• [Work task]
Your answer should hold exactly the lines from the one with "thumb cmc: (200, 208)" through the final line of the data below, reproduced as written.

[Saved entries]
= Beginning of Section =
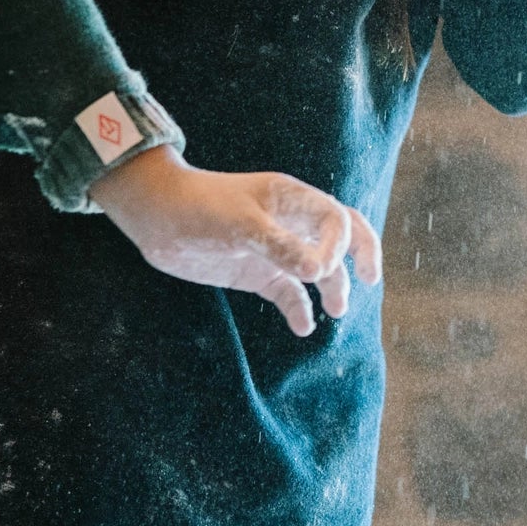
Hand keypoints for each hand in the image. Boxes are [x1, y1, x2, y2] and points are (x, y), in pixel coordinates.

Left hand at [91, 146, 382, 334]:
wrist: (157, 217)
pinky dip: (298, 308)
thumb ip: (281, 246)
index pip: (337, 219)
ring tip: (336, 311)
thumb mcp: (242, 225)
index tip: (318, 271)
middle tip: (369, 279)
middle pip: (339, 236)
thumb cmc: (200, 208)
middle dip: (360, 254)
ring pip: (316, 268)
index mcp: (292, 199)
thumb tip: (320, 273)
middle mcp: (289, 222)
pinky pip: (287, 291)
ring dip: (331, 287)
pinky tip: (302, 326)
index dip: (340, 246)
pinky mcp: (255, 270)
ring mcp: (274, 247)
= End of Section =
• [Reply to the exercise]
thumb cmc: (200, 208)
middle dip: (360, 254)
ring pip: (316, 268)
index mcp: (292, 199)
thumb tip: (320, 273)
middle mcp: (289, 222)
pinky pip: (287, 291)
ring dip: (331, 287)
pinky tip: (302, 326)
index dip: (340, 246)
pinky mcp: (255, 270)
ring mcp: (274, 247)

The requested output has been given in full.